Emphysemlunge Mesenchymale Stromazellen konnten Lungenfunktion bessern
Die Zerstörung der alveolären Strukturen geht bei der COPD mit fehlregulierten Reparaturprozessen einher, erläuterte Professor Dr. Pieter Hiemstra, Universität Leiden. Je nach Krankheitsstadium sind unterschiedliche Ansätze denkbar, um dem entgegenzuwirken. In frühen Stadien kann es ausreichen, durch Anstoßen entsprechender Signalkaskaden eine endogene Heilung in Gang zu setzen, in späteren dürften Zelltherapien wirksamer sein. Als Ultima Ratio kommt die Transplantation von per Ex-vivo-Engineering erzeugten Organen oder Organgerüsten infrage, „the lung from the lab“, wie es Prof. Hiemstra formulierte.
MSC aus dem Knochenmark isolieren
Mesenchymale Stromazellen (MSC) gelten aufgrund ihrer multipotenten Differenzierungsmöglichkeiten als Kandidaten für die Zelltherapie. Sie kommen in vielen Organen vor, auch in der Lunge. Sie lassen sich für die Zelltherapie z.B. aus dem Knochenmark isolieren, anhand von Oberflächenmerkmalen unterscheiden, in vitro vermehren und zu verschiedenen Zelltypen ausdifferenzieren.
Wenn man MSC systemisch appliziert, wandern sie zu Geweben, in denen Entzündung stattfindet. Sie modulieren Immunantworten und stimulieren endogene Reparaturprozesse sowohl durch lösliche Mediatoren als auch durch direkten Zell-Zell-Kontakt. Beim Emphysem verstärken sie die Reparaturvorgänge, wandeln sich aber nicht selbst z.B. in Epithelzellen um, um neue Strukturen zu bilden, berichtete Prof. Hiemstra. Der Wirkmechanismus scheint anders zu laufen – wie genau, ist noch nicht geklärt.
Nach vielversprechenden Tierversuchen, in denen die alveoläre Reparatur durch von MSC sezernierte Faktoren verstärkt wurde, gibt es inzwischen auch Studien am Menschen mit positiven Resultaten.
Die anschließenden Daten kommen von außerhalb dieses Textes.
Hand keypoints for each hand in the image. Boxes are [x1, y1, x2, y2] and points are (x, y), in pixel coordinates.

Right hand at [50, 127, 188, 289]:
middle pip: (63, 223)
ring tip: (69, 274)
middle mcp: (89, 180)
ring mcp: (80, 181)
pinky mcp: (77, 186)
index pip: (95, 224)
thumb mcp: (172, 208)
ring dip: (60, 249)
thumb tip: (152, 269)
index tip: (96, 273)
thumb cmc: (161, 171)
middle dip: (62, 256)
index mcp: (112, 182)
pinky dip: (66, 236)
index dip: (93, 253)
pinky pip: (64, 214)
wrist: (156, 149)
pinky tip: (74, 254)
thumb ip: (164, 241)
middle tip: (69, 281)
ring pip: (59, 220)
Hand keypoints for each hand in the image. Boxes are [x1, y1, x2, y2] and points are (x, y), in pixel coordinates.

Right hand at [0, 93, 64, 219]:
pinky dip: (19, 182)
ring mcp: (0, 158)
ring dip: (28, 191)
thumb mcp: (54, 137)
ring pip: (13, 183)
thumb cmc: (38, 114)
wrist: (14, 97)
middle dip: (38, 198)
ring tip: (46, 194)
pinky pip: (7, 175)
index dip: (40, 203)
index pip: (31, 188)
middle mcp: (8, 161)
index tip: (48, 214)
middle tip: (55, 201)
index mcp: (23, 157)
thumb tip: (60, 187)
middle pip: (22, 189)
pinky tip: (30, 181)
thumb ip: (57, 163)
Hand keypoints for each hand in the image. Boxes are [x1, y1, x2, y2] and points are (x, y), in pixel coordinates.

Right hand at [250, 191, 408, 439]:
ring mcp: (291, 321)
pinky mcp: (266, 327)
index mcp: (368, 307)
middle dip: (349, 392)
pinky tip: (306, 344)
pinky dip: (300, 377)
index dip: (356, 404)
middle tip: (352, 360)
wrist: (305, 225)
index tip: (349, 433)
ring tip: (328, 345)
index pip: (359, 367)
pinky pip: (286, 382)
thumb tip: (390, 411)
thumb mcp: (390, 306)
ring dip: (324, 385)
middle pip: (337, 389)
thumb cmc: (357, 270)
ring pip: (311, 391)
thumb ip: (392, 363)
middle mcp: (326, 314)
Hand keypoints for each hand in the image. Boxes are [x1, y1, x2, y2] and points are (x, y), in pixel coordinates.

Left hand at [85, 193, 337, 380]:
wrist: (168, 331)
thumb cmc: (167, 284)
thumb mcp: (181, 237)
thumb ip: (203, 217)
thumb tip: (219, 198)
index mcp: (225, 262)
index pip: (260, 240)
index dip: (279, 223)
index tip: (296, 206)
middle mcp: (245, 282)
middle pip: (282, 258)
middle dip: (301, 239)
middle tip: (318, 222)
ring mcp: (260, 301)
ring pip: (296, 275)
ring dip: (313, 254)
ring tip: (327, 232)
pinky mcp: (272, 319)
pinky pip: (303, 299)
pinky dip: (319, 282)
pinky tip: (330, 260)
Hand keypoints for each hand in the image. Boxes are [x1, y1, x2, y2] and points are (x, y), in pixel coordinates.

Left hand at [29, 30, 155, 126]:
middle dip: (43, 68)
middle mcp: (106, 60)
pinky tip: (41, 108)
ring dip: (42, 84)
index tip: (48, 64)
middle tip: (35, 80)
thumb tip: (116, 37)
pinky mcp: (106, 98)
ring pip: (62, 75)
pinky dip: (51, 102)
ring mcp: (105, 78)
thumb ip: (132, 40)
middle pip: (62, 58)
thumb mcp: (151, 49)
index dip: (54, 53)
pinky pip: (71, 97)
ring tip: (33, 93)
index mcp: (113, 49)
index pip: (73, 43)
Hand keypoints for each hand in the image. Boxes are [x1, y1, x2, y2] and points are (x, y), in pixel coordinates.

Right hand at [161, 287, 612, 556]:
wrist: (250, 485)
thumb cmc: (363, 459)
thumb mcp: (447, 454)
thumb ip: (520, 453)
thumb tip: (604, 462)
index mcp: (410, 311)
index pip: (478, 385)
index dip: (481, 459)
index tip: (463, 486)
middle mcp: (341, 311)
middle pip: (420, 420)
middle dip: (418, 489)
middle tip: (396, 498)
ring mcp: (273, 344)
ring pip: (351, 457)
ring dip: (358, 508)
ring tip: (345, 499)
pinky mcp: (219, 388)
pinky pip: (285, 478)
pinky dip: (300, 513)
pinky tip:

Die größte Studie hatte zwar nur 62 Teilnehmer, sie konnte aber zeigen, dass die Gabe von MSC wichtige klinische Endpunkte wie Lungenfunktion und körperliche Belastbarkeit verbesserte.
Prof. Hiemstra berichtete über eine Untersuchung aus dem eigenen Haus an acht Patienten mit schwerem Emphysem, bei denen eine zweizeitige Lungenvolumenreduktion anstand. Zwischen den Operationen, bei denen die Chirurgen jeweils die Bullae auf einer Seite entfernten, bekamen die Patienten ein bis zwei Millionen autologer Knochenmark-MSC intravenös infundiert. Im zweiten Resektat konnten die Wissenschaftler also nachschauen, wie sich die Zellen entwickelt und was sie bewirkt hatten. CD31-positive Zellen (Endothelzellen) hatten sich im Vergleich zur prätherapeutischen Situation deutlich vermehrt. Klinisch imponierten eine bessere Lungenfunktion und eine Gewichtszunahme, wobei sich aber nicht mit Sicherheit sagen lässt, dass dies auf die Zelltherapie zurückzuführen war und nicht auf den Eingriff. Es gab keine Kontrollgruppe, räumte Prof. Hiemstra ein.
Derzeit läuft in Leiden eine placebokontrollierte Studie mit ähnlichem Design, aber allogenen MSC. Prof. Hiemstra denkt derweil schon über Möglichkeiten nach, die Effektivität der MSC-Behandlung zu steigern, z. B. durch Präkonditionierung der Zellen, Identifizierung besonders geeigneter Subpopulationen von Zellen oder Nutzung des MSC-Sekretoms, etwa um endogene Reparaturprozesse in frühen Krankheitsstadien anzustoßen.